The recursion termination criteria is
- Either a node doesn’t have any children (leaf node)
- If it is already marked which ensures that we do not land in infinite recursion for circular references
At the end of this marking phase every object that can be reached using a reference from the roots would have been visited and it’s marked bit set.
Sweep
Sweep starts by iterating through the entire memory and frees memory blocks that are not marked. It also clears the Mark bit so that subsequent GC passes can correctly mark/unmark them (resets the memory to pre-mark state).
void Sweep()
{
Object *pHeap = pHeapStart;
while(pHeap < pHeapEnd)
{
if (!Marked(pHeap))
Free(pHeap); // put it to the free object list
else
UnMarkBit(pHeap);
pHeap = GetNext(pHeap);
}
}
There are a bunch of assumptions here which has to be met. Some of them are that the
- Entire heap can be iterated over
- Both free memory blocks and allocated objects have the same sort of header that can be queried with Marked
- You can find the next memory block when given one block (GetNext implemented)
- There is some sort of free memory pool which tracks the list of free memory and you can add a block to it by calling Free(Object *)

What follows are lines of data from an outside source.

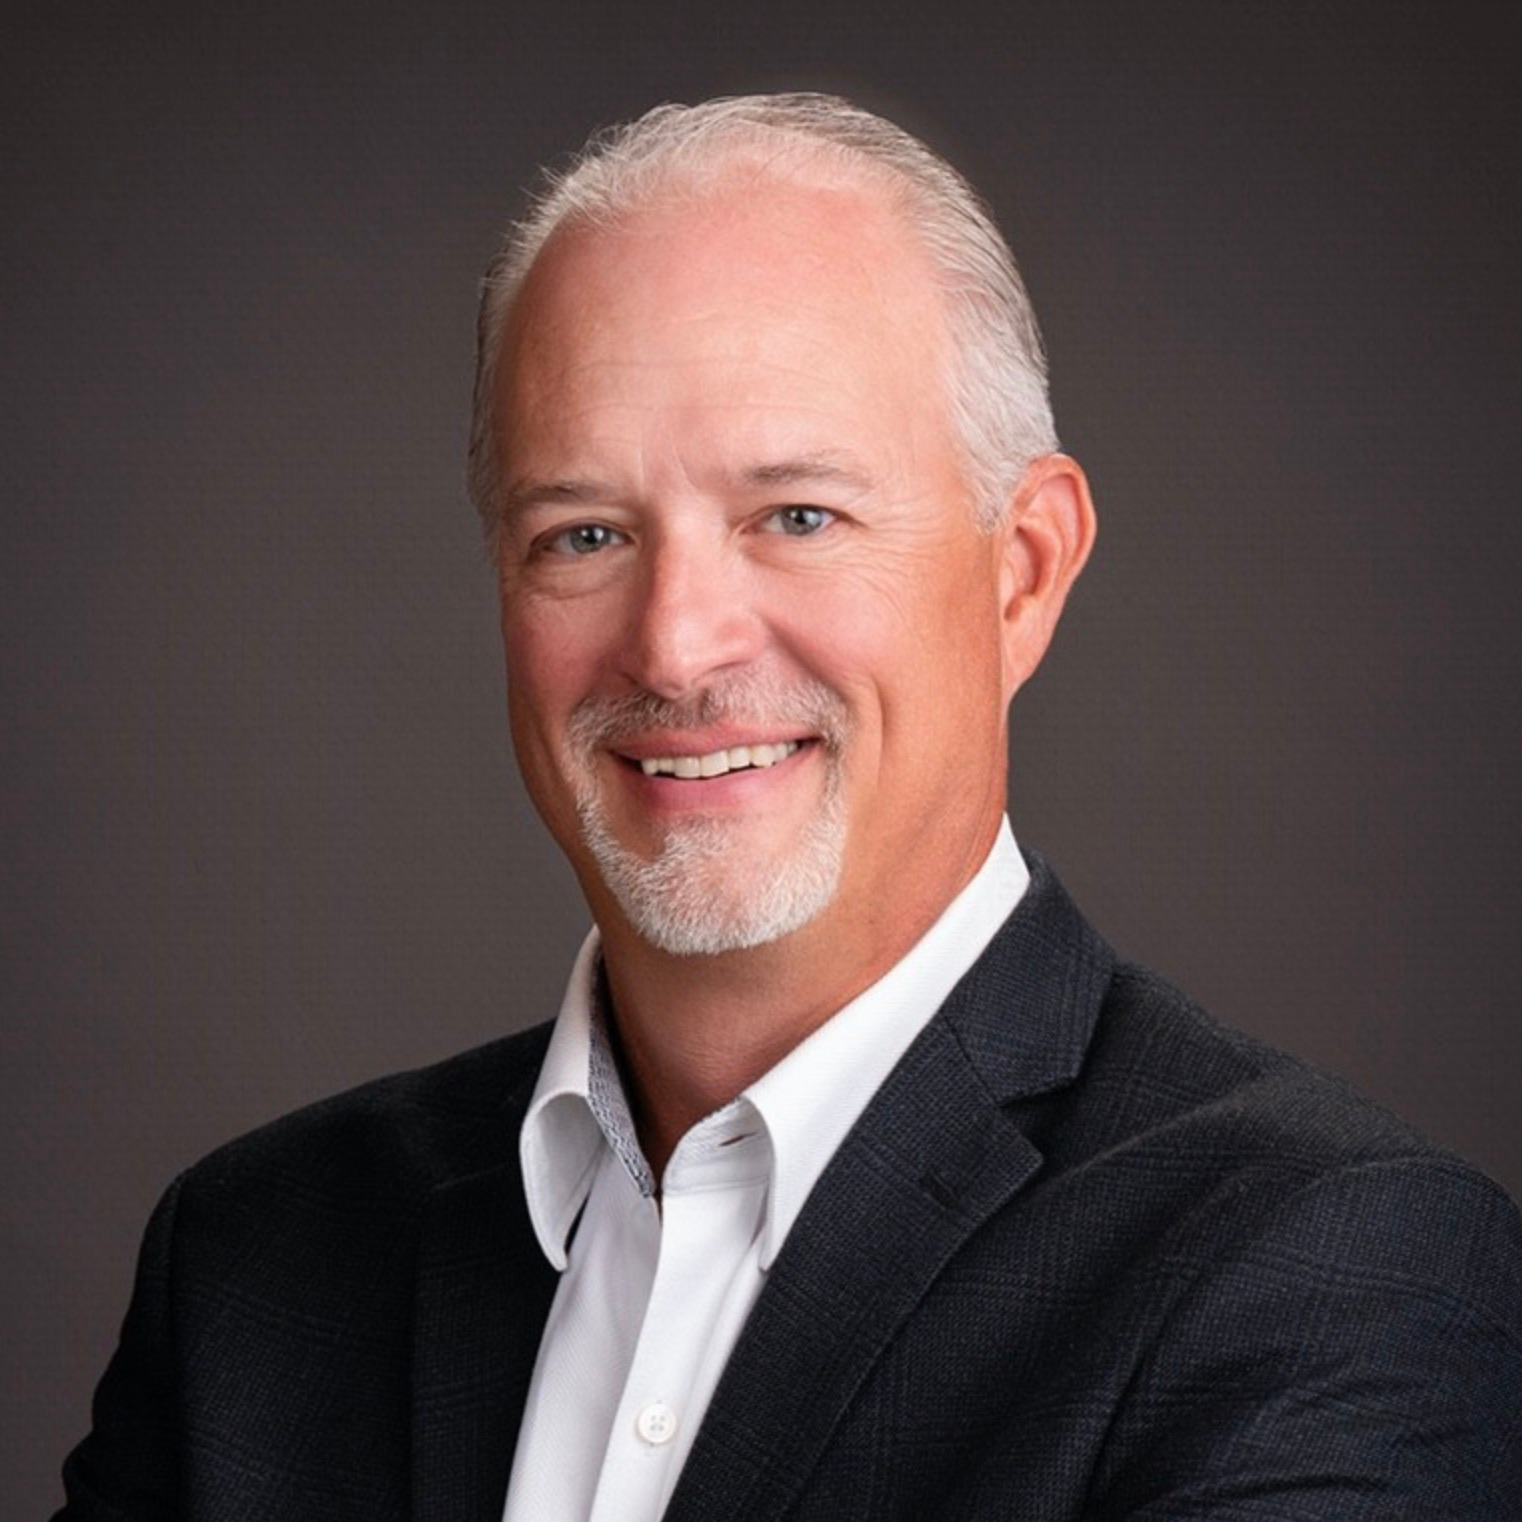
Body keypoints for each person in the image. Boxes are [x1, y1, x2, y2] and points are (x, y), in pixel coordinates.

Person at [57, 94, 1522, 1521]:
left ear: (1021, 570)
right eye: (584, 533)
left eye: (797, 516)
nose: (676, 643)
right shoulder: (256, 1260)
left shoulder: (1325, 1266)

Special memory layout is needed to handle this assumptions and I’ll try to cover how they are handled atleast in .NETCF in later post.
Compaction
Repeated allocation can actually fragment memory and slow allocation speed significantly (head over here for a nice story on this). So many systems actually combine sweep with a compaction. This ensures fragmentation reduces and hence subsequent allocations are faster. However, when memory is compacted objects move and hence all references to them has to be updated to point to the new location.
When is the GC run
At the face of it, it seems that GC should be run when memory allocation fails. However, when memory allocation fails there is a high chance that GC will fail as well because it would need some working memory to function which won’t be available. So in real world systems GC is fired under a variety of conditions like
- System is low on memory (enough for a GC to run but soon allocations are going to fail)

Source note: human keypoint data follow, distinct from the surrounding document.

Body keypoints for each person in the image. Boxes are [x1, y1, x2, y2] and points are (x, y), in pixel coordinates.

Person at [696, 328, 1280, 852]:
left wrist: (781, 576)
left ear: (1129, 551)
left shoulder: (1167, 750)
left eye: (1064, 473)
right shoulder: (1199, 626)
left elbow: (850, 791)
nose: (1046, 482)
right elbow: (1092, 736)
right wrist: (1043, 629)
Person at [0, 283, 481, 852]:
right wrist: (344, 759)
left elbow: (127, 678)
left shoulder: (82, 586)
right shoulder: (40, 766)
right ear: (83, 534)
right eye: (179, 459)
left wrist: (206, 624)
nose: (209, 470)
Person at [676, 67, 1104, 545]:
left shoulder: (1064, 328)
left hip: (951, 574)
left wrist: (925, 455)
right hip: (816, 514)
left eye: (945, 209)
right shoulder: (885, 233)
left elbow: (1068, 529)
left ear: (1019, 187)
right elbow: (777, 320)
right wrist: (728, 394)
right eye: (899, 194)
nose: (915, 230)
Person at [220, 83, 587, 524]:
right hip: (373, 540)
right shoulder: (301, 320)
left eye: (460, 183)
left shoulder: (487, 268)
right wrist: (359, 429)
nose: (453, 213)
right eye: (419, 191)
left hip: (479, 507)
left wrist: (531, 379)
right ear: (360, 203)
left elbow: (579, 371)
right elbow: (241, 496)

- Memory it too much fragmented
- After allocating a bunch of memory (e.g. .NET CF fires GC on allocating 1MB after the last GC)

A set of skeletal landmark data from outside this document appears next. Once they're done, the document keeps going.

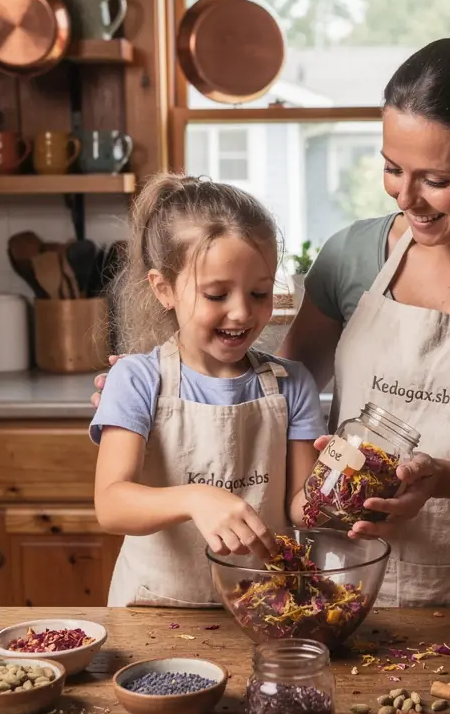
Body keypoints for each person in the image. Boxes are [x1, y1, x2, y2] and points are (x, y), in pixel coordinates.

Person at [95, 38, 450, 606]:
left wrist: (443, 476)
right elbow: (281, 382)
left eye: (436, 180)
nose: (407, 198)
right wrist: (161, 379)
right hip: (351, 575)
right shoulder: (352, 255)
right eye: (393, 169)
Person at [90, 174, 326, 607]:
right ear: (164, 290)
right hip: (154, 609)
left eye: (260, 292)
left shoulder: (293, 384)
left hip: (262, 610)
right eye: (217, 294)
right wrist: (197, 497)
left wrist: (341, 487)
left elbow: (299, 509)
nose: (242, 312)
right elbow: (111, 503)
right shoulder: (138, 379)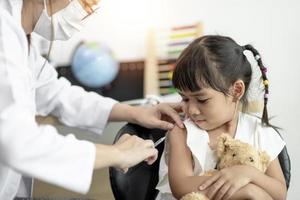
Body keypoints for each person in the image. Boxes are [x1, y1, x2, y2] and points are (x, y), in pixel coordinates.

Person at [0, 0, 184, 199]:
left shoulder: (19, 36)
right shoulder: (4, 36)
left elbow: (55, 93)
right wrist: (117, 154)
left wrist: (135, 112)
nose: (87, 11)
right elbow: (18, 143)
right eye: (84, 1)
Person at [155, 35, 287, 200]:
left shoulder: (258, 131)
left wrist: (249, 174)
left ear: (236, 91)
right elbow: (181, 186)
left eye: (202, 100)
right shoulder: (182, 132)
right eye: (185, 99)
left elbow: (280, 193)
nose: (192, 110)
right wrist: (249, 192)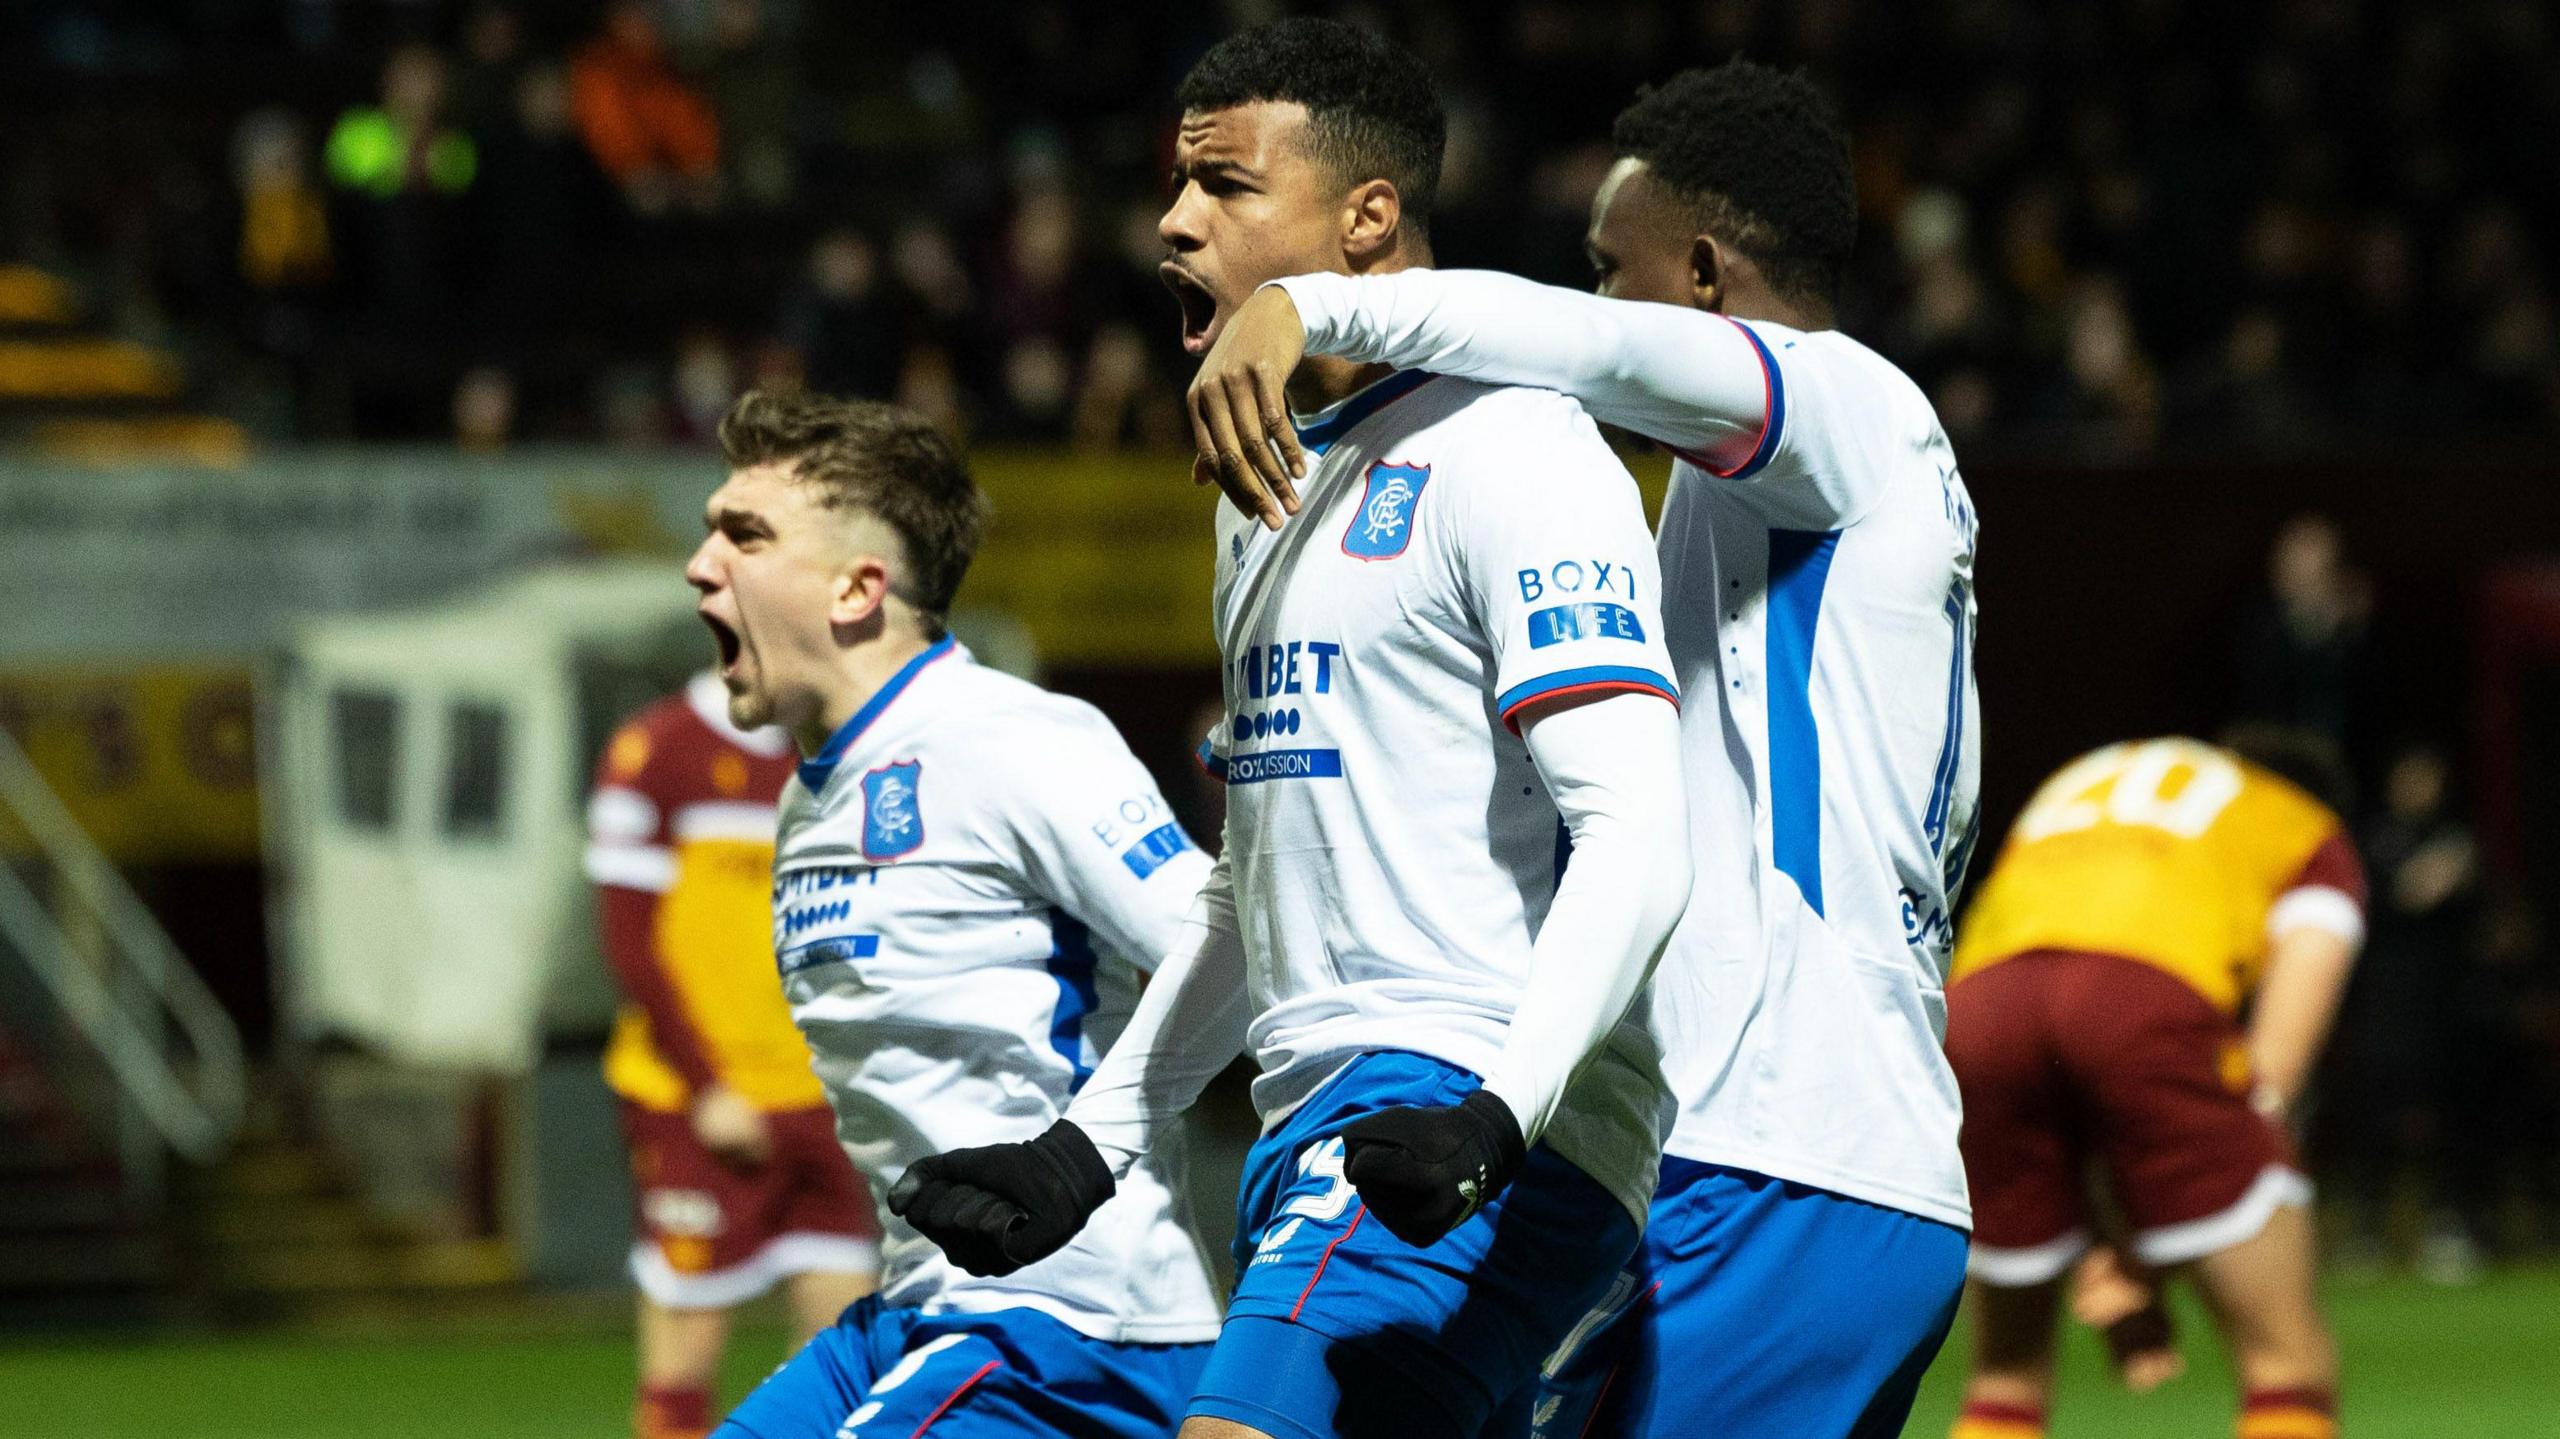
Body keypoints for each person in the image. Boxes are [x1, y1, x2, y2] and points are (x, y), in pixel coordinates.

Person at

This obviously varies from system to system and is carefully tuned to match the scenarios being supported.
Advantage and disadvantages
The primary advantage of mark-sweep is that it handles cyclic references naturally. Moreover, no additional overheads are added while normal execution (e.g. allocation, pointer manipulations). Combined with compaction it ensures good locality of reference and reduced fragmentation and hence optimal subsequent allocations.
However, mark-sweep pauses useful execution and walks entire memory marking and sweeping it. Hence it adds large freezes which is un-acceptable in most interactive systems. However, incremental variations of Mark-sweep are available which works around this limitation. Mark-sweep also starts thrashing when memory fills up as it fails to clean up memory and it gets triggered again and again as memory approaches exhaustion. Self tuning GC helps in this scenario.